(Data records)
------------------------------------------------

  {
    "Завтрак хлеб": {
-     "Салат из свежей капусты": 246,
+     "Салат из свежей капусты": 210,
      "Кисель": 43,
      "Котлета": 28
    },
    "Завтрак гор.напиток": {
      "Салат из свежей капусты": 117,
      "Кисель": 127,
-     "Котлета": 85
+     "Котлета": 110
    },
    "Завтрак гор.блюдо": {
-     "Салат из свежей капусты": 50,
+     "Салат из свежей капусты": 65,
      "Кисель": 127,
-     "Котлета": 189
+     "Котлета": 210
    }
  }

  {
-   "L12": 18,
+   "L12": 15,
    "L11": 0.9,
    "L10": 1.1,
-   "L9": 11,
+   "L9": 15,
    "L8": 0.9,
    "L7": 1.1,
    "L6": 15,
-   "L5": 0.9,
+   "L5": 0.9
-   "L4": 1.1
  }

------------------------------------------------

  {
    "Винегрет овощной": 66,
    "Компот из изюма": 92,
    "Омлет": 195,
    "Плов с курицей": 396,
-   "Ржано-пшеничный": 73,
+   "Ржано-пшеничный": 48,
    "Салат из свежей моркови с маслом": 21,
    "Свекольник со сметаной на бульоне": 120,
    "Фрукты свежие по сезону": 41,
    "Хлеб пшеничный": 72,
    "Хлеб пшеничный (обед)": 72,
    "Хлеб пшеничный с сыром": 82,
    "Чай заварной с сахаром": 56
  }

------------------------------------------------

_About this exercise_
Whenever a line of the data includes the word "пшеничный", show that line in full.

_Result_
-   "Ржано-пшеничный": 73,
+   "Ржано-пшеничный": 48,
    "Хлеб пшеничный": 72,
    "Хлеб пшеничный (обед)": 72,
    "Хлеб пшеничный с сыром": 82,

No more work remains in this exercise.